Aleksei sat down on a chair near the door and fixed his eyes warily on Kyesha, saying nothing.
‘You came then,’ said the vampire.
‘You could have offered a more direct invitation.’
‘Would you have responded to that?’
Aleksei considered, then shook his head. He glanced over to the drawer where he had left both the dictionary and Cain’s notebook. Kyesha saw his concern. ‘Don’t worry, it’s still there,’ he said. ‘It makes no sense to me.’
‘So how did you know it would bring me here?’
‘Richard Cain is a talkative man, at times. He’d told me enough of what was in there.’

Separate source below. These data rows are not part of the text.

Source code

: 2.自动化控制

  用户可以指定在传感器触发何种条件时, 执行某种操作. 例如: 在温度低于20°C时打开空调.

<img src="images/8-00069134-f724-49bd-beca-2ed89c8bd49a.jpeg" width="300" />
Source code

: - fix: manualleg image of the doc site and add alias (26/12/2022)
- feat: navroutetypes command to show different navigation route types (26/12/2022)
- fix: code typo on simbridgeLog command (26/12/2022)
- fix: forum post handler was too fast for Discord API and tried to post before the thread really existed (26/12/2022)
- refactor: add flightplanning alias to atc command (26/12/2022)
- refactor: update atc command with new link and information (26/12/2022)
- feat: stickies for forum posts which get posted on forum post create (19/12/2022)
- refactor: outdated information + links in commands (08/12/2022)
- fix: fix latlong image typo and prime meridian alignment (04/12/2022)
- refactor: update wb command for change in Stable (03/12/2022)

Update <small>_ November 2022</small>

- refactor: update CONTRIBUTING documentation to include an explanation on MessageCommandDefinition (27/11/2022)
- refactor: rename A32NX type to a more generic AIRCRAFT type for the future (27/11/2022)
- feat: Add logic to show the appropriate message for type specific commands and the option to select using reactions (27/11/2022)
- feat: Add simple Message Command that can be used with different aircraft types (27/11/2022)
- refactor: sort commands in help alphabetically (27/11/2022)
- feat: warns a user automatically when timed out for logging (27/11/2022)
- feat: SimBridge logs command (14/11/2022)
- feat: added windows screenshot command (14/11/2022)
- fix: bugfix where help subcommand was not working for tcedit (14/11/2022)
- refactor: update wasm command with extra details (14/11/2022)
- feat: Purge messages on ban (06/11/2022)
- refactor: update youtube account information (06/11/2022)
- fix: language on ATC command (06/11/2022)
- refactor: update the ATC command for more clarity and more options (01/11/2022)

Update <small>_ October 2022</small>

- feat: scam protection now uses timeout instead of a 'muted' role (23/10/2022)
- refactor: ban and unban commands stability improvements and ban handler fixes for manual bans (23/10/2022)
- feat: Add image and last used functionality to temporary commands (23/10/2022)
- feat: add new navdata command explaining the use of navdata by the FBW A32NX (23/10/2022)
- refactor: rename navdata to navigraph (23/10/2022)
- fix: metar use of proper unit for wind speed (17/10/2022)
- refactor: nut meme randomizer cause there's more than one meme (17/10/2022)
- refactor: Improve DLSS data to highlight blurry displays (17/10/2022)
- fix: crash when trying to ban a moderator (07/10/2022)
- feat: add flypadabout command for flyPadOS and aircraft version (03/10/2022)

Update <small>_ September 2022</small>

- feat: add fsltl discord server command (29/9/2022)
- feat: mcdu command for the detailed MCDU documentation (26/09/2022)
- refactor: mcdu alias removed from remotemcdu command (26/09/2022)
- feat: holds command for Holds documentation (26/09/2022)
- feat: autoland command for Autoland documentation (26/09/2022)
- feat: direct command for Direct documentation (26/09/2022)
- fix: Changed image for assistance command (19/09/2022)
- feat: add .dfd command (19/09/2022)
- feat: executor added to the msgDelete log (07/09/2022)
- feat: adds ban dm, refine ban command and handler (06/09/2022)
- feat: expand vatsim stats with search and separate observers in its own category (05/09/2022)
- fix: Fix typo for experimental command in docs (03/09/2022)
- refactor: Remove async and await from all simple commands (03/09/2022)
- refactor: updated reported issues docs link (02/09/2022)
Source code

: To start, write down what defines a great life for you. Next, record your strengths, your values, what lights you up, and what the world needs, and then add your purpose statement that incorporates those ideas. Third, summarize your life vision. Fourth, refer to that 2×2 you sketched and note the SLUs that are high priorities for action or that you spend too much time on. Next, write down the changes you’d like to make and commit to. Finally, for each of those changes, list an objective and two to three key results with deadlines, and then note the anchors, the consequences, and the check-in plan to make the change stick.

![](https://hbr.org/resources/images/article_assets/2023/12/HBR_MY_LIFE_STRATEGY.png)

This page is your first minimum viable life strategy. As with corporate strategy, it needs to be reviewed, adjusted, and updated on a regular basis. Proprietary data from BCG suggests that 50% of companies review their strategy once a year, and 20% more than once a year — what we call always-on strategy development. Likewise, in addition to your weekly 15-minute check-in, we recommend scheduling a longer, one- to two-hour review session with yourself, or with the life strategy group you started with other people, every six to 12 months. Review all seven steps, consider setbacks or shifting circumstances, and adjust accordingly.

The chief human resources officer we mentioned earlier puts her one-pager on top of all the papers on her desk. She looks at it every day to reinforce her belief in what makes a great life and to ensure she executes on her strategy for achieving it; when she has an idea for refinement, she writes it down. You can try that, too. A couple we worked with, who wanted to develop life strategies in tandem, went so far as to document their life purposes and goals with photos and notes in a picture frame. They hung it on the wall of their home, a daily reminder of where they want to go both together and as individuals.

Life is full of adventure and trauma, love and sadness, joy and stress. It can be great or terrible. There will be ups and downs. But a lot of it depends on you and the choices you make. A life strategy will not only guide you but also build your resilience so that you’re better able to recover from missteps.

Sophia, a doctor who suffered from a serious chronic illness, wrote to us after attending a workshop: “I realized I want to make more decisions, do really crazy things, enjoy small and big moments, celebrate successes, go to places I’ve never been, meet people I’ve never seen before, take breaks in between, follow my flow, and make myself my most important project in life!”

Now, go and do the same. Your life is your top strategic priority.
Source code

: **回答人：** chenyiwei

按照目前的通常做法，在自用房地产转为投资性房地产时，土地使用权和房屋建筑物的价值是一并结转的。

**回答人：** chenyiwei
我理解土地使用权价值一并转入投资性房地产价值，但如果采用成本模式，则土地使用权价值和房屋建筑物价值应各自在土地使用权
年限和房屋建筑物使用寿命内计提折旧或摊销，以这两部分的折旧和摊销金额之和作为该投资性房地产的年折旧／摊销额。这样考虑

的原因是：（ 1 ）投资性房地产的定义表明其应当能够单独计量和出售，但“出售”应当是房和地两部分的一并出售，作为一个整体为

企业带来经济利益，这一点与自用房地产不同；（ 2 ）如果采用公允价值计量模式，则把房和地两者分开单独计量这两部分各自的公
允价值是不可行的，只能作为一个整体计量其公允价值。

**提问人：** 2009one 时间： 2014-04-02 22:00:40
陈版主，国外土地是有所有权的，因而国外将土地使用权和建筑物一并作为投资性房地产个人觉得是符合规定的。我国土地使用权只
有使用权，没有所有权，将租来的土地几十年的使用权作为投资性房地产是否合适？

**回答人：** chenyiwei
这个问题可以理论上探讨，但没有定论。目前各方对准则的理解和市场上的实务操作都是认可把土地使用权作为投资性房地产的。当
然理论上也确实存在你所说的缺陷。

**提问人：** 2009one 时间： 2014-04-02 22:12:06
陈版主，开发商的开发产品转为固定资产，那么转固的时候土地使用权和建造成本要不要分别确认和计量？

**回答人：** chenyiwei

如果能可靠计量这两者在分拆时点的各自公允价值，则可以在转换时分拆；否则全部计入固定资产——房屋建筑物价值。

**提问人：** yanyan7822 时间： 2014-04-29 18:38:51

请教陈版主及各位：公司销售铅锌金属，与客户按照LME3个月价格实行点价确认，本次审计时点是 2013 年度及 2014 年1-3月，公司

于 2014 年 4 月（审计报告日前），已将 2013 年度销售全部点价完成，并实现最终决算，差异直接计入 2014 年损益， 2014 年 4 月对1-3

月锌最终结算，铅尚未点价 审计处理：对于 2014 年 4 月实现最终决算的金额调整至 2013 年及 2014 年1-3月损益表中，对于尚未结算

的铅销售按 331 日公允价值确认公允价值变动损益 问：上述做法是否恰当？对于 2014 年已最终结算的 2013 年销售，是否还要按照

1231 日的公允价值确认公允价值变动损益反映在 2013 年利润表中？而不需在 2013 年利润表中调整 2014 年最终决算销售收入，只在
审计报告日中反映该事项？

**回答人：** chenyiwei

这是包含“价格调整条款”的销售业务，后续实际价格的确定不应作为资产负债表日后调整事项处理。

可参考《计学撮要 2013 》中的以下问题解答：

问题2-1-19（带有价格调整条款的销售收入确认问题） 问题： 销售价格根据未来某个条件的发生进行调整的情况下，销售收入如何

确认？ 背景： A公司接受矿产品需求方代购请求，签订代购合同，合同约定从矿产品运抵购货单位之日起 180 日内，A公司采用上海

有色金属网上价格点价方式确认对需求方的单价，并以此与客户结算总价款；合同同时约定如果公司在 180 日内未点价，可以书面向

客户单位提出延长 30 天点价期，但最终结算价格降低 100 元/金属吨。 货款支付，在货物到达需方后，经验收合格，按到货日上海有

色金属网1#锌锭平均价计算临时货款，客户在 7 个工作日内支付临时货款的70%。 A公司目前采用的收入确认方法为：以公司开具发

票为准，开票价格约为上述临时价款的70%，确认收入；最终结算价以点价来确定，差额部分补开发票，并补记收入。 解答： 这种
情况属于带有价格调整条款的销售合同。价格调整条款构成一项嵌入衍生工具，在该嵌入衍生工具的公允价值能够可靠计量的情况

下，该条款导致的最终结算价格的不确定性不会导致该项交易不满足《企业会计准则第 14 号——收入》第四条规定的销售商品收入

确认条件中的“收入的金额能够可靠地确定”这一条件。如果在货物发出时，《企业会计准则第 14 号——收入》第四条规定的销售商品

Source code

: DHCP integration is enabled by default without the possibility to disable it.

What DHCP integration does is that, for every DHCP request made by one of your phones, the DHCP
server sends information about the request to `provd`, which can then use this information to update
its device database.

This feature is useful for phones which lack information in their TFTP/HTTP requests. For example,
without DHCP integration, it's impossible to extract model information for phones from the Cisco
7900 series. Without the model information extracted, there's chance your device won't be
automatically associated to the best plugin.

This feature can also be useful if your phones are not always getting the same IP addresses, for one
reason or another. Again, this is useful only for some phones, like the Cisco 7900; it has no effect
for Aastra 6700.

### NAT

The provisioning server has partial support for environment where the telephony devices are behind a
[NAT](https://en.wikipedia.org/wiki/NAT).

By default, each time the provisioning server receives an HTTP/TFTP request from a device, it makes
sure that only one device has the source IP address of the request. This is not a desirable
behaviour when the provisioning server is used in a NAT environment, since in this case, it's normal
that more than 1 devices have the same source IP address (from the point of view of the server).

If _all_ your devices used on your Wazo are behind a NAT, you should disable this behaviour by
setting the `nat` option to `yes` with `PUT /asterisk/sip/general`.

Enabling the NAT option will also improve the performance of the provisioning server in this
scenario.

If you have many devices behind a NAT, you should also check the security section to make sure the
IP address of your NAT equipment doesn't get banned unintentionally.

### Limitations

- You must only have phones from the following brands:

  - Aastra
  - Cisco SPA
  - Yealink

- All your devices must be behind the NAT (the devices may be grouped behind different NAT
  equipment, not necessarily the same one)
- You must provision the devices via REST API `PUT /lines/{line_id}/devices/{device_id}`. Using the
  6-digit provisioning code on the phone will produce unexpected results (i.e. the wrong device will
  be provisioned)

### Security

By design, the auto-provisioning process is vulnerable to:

‘He experimented on you?’ asked Aleksei.
Kyesha sat up and unbuttoned his shirt cuff. He rolled up his sleeve to reveal his forearm. ‘He…’ Kyesha interrupted himself with a smile. ‘But of course, there are no scars.’ He pulled his sleeve back down again. ‘One sometimes forgets.’
‘You’ve not been a voordalak long then?’ said Aleksei.
‘Only a few years before we first met. And the word round these parts is “oopir”.’
It was not a new word to Aleksei. ‘Voordalak, oopir. You all die the same way.’ He regretted his harshness immediately. He was filled with the hateful realization that he’d grown to like Kyesha.
‘Round here, I’m afraid not. Some die, but many live for years in torment, thanks to Cain.’
‘And what have I got to do with it?’
‘You will stop him,’ said Kyesha confidently.